Records shown =
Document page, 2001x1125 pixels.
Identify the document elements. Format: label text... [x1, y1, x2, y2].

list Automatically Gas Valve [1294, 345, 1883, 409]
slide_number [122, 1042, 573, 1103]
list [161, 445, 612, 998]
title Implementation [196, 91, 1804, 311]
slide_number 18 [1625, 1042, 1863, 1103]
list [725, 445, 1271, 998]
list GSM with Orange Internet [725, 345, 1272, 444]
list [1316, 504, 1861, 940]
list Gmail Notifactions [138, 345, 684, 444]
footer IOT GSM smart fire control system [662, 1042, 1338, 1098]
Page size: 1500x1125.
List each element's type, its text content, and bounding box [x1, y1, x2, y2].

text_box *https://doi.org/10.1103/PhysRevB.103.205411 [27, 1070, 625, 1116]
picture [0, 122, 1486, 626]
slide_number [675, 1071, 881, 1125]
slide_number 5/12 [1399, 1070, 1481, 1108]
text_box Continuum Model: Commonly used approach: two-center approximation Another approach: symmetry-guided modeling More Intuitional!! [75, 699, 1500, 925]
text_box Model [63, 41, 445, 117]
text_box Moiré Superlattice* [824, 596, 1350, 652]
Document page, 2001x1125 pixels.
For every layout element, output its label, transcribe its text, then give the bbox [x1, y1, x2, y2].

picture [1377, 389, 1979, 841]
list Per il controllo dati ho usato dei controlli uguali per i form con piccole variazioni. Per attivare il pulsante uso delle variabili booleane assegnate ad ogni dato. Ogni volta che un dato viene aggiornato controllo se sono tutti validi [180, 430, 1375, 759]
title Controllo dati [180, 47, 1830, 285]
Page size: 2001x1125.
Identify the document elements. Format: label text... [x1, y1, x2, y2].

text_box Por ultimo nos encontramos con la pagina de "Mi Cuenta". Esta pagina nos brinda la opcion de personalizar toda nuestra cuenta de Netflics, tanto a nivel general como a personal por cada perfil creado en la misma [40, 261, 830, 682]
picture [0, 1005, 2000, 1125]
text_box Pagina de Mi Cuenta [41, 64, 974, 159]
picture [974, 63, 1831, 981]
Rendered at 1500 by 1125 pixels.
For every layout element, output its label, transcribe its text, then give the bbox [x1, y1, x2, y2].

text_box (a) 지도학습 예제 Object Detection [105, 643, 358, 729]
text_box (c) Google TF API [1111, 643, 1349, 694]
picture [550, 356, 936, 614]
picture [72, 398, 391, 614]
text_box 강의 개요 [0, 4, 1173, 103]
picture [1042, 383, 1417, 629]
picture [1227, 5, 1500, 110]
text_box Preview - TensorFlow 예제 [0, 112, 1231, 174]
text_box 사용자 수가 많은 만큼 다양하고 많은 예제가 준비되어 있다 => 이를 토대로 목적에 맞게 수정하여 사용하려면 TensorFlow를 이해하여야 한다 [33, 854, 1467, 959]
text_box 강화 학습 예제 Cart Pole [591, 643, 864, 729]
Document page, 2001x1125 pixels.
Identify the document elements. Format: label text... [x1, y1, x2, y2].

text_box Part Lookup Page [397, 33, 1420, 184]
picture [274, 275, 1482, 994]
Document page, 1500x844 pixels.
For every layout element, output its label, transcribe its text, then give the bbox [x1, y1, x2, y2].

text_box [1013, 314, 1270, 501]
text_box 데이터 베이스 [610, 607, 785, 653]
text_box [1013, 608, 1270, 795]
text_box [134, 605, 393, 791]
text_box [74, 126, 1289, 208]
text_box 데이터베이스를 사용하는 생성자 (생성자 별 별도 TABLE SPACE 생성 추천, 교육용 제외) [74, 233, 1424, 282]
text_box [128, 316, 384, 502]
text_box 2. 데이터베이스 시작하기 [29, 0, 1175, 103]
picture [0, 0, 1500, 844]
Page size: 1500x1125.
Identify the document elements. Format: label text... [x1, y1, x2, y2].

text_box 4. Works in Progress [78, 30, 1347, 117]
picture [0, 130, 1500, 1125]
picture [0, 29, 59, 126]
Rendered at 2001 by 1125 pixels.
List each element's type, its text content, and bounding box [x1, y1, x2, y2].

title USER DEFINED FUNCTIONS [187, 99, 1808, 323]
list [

Task statement =
The line containing "text_box [74, 126, 1289, 208]" and every line after it, through the end of the records, should be repeated exactly and alone.

Output of the exercise =
text_box [74, 126, 1289, 208]
text_box 데이터베이스를 사용하는 생성자 (생성자 별 별도 TABLE SPACE 생성 추천, 교육용 제외) [74, 233, 1424, 282]
text_box [128, 316, 384, 502]
text_box 2. 데이터베이스 시작하기 [29, 0, 1175, 103]
picture [0, 0, 1500, 844]
Page size: 1500x1125.
Identify the document elements. Format: label text... [x1, y1, x2, y2].

text_box 4. Works in Progress [78, 30, 1347, 117]
picture [0, 130, 1500, 1125]
picture [0, 29, 59, 126]
Rendered at 2001 by 1125 pixels.
List each element's type, its text content, and bounding box [x1, y1, x2, y2].

title USER DEFINED FUNCTIONS [187, 99, 1808, 323]
list [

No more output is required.